● What you are asked to do
Of the entries below, restate word for word only the section that runs from the line with "X149848616Y-88268603D01*" to the line with "X131121455Y-87797869D01*", counting both ends.

►

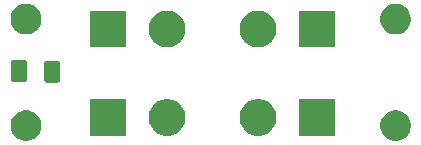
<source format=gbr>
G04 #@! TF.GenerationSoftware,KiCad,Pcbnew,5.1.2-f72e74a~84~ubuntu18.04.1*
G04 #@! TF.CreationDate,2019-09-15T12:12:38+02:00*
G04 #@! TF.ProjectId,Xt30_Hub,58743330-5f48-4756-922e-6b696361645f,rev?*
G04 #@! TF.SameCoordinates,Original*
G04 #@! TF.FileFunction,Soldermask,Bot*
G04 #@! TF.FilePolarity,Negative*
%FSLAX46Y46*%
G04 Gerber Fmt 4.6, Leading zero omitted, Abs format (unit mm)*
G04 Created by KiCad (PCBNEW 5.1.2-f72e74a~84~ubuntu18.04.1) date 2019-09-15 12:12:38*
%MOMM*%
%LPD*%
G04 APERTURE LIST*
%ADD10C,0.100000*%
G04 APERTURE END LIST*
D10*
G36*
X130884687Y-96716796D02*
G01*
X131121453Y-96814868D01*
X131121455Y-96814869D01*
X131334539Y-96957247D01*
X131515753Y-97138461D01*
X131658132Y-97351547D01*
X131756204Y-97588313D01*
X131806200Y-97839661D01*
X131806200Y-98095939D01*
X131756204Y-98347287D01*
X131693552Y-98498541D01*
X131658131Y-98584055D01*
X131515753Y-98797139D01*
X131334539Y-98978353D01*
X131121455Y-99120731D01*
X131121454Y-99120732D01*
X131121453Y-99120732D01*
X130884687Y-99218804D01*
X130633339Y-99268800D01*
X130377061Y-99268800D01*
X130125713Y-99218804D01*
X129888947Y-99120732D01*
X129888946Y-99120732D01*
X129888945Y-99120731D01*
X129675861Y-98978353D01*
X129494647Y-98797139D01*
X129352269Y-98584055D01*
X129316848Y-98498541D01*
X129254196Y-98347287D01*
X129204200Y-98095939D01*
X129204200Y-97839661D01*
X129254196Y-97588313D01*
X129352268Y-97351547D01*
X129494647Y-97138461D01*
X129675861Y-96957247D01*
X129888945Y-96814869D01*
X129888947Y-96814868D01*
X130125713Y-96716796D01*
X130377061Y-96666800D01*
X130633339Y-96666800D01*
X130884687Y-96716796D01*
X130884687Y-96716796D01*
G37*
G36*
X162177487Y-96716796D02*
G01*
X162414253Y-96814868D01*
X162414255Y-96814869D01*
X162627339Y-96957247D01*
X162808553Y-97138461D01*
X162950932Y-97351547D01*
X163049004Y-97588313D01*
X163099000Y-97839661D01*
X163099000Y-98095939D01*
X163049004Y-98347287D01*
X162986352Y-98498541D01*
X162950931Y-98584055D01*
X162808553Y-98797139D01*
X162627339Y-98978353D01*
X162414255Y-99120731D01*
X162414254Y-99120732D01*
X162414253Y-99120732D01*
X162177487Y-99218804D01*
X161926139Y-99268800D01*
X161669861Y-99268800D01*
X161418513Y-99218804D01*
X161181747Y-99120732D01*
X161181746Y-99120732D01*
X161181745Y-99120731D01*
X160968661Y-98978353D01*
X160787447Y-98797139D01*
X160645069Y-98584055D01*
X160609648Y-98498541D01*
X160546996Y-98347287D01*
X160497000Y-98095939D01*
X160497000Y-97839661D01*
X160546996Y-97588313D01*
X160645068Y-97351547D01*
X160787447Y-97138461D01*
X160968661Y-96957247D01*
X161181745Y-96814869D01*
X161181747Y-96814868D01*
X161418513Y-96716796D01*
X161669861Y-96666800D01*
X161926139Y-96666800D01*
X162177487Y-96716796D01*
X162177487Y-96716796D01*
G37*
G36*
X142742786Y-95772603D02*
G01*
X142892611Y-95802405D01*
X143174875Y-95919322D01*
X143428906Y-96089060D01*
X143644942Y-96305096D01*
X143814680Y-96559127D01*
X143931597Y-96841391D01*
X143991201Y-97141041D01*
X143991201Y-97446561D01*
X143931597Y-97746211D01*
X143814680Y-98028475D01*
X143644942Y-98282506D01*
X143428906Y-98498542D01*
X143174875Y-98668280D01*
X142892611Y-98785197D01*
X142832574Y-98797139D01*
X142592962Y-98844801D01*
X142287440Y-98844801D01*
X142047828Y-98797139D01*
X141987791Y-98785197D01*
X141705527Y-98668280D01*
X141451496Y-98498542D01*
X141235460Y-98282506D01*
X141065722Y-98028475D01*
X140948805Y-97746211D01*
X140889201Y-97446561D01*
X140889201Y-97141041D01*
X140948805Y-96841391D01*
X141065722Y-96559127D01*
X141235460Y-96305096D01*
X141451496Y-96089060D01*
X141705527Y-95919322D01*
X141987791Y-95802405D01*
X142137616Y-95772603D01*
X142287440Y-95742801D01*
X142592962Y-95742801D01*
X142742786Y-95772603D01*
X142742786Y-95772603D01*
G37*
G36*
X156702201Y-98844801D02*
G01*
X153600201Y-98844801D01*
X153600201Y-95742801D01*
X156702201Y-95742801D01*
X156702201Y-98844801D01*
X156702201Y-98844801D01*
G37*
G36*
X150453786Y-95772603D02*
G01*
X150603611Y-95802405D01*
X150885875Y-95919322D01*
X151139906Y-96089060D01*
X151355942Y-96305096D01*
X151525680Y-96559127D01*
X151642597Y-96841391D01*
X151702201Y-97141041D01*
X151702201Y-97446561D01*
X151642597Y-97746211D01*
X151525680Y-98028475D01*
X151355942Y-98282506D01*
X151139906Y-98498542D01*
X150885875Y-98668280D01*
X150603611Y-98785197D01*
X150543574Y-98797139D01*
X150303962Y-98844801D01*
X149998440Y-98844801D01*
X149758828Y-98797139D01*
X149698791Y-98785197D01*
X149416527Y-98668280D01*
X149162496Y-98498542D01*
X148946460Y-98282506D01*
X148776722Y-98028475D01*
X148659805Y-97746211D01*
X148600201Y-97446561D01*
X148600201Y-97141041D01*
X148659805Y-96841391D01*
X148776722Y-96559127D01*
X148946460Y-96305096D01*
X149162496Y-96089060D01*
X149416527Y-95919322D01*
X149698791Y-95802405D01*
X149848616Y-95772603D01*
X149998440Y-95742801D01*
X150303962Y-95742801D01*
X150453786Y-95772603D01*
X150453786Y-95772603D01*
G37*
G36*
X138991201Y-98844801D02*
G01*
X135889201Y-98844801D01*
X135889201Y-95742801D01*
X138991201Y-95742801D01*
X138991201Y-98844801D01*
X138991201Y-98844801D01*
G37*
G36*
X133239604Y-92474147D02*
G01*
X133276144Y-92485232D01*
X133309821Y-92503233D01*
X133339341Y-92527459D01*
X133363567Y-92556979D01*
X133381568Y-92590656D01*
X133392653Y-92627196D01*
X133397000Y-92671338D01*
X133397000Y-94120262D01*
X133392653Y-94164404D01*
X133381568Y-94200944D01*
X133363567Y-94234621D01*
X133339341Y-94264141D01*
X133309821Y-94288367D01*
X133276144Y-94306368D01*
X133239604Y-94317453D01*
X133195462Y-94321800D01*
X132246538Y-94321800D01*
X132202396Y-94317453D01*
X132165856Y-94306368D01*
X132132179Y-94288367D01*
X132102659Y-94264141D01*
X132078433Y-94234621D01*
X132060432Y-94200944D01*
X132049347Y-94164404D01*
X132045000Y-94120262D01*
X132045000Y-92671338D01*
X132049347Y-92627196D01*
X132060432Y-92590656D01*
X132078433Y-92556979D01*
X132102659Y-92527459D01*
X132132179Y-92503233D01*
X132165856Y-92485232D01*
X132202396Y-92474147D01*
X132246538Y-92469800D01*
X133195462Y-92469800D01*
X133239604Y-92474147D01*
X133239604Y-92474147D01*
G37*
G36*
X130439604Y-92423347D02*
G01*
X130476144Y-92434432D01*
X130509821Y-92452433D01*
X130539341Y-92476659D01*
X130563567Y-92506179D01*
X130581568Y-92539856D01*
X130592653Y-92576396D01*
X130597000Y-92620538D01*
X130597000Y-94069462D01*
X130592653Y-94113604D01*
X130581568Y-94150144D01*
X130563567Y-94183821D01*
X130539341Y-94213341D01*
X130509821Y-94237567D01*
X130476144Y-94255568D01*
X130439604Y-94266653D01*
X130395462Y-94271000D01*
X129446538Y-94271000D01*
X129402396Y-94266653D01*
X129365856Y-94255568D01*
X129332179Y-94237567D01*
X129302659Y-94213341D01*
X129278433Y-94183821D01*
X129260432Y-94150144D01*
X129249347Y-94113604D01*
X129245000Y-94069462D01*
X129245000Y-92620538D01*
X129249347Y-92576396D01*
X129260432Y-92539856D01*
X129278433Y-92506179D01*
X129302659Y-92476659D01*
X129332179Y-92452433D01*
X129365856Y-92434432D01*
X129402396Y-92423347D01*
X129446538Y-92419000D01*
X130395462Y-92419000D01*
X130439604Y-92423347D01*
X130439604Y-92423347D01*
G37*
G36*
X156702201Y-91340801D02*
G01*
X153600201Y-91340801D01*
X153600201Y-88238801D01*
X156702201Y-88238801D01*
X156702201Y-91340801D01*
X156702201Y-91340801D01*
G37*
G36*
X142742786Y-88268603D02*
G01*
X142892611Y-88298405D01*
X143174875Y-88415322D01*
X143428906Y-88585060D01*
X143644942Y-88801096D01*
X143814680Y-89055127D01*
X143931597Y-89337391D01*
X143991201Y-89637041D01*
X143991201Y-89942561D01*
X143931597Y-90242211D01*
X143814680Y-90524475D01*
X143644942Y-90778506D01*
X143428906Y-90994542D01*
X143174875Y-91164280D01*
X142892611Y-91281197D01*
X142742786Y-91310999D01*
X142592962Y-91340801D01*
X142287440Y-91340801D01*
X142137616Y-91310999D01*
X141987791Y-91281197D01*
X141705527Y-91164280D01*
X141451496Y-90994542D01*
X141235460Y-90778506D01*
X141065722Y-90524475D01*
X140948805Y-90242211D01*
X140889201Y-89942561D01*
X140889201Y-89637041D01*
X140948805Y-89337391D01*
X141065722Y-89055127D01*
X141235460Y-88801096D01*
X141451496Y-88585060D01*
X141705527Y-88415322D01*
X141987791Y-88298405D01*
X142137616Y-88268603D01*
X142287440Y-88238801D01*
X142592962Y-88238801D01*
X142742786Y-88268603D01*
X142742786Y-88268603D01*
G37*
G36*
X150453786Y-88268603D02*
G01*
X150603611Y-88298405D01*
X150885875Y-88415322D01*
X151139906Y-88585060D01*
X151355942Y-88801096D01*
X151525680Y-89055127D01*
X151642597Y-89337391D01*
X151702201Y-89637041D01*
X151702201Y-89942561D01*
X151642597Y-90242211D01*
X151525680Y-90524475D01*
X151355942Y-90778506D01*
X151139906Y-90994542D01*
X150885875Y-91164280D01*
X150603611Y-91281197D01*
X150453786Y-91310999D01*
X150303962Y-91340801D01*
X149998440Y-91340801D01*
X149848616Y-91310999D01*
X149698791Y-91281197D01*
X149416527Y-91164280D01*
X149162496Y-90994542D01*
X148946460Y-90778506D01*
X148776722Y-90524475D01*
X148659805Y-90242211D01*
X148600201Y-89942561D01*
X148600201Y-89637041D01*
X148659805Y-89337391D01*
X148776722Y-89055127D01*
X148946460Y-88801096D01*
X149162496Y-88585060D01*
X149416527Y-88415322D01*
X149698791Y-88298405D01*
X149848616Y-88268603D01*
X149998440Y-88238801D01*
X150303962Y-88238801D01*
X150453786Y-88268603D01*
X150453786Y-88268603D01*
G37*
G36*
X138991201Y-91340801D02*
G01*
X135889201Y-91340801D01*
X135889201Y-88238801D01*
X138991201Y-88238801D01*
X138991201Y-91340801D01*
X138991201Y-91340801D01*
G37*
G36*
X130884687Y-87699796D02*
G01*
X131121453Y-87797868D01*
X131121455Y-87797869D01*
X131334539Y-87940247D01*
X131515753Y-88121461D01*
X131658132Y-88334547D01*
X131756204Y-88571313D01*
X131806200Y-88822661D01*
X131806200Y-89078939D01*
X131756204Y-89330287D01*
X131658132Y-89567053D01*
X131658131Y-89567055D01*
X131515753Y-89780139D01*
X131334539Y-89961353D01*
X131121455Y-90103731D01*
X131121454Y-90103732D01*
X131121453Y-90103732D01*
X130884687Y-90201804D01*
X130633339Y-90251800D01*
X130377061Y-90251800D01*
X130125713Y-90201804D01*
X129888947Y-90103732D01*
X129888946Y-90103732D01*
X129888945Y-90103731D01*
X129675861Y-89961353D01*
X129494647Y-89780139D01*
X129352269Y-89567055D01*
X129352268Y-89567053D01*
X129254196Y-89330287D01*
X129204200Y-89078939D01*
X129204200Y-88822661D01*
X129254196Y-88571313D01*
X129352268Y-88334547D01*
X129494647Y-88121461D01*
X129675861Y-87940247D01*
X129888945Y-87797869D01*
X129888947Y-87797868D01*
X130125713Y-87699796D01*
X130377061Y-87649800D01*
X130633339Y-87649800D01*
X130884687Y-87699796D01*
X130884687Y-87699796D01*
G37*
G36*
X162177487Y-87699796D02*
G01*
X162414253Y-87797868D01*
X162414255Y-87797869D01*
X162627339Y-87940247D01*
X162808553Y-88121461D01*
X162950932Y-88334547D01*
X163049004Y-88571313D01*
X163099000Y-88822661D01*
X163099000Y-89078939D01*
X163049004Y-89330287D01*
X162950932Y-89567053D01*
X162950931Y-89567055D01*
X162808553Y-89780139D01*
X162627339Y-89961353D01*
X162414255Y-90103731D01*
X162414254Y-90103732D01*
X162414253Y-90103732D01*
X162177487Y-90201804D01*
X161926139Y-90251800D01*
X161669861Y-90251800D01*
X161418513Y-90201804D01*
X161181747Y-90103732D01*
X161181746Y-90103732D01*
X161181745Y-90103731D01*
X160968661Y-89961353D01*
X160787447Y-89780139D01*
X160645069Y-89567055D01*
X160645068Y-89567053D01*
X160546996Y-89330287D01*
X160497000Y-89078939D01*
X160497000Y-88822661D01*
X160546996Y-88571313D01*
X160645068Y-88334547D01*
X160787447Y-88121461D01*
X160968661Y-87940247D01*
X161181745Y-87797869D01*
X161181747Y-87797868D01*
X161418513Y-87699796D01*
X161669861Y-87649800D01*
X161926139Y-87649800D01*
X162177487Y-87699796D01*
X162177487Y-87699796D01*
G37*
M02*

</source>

◄
►

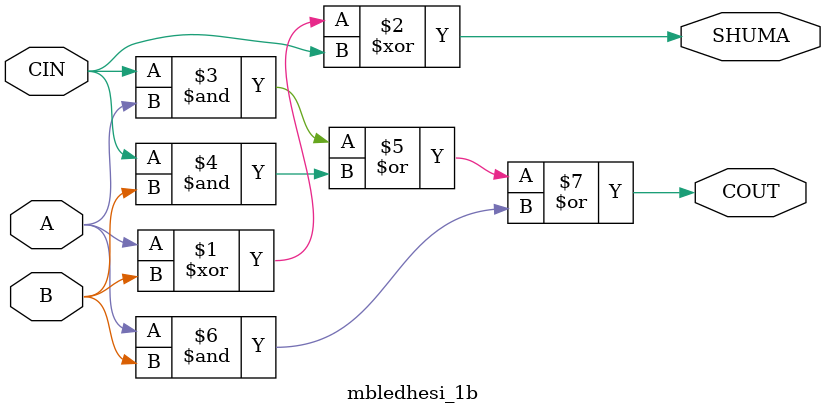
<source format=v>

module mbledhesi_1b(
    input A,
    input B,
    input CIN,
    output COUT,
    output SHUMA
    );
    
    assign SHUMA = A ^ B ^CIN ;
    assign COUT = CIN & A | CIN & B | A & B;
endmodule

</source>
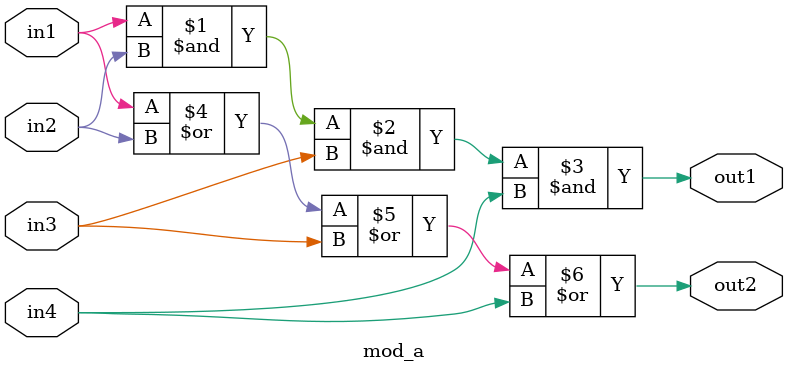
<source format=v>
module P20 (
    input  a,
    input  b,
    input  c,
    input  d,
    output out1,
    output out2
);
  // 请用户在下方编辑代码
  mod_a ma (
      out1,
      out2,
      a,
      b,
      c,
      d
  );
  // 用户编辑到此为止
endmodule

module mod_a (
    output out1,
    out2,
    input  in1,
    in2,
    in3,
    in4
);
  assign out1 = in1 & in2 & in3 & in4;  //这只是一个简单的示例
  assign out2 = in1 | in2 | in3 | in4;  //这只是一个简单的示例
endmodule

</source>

◄

● Answer section
X149848616Y-88268603D01*
X149998440Y-88238801D01*
X150303962Y-88238801D01*
X150453786Y-88268603D01*
X150453786Y-88268603D01*
G37*
G36*
X138991201Y-91340801D02*
G01*
X135889201Y-91340801D01*
X135889201Y-88238801D01*
X138991201Y-88238801D01*
X138991201Y-91340801D01*
X138991201Y-91340801D01*
G37*
G36*
X130884687Y-87699796D02*
G01*
X131121453Y-87797868D01*
X131121455Y-87797869D01*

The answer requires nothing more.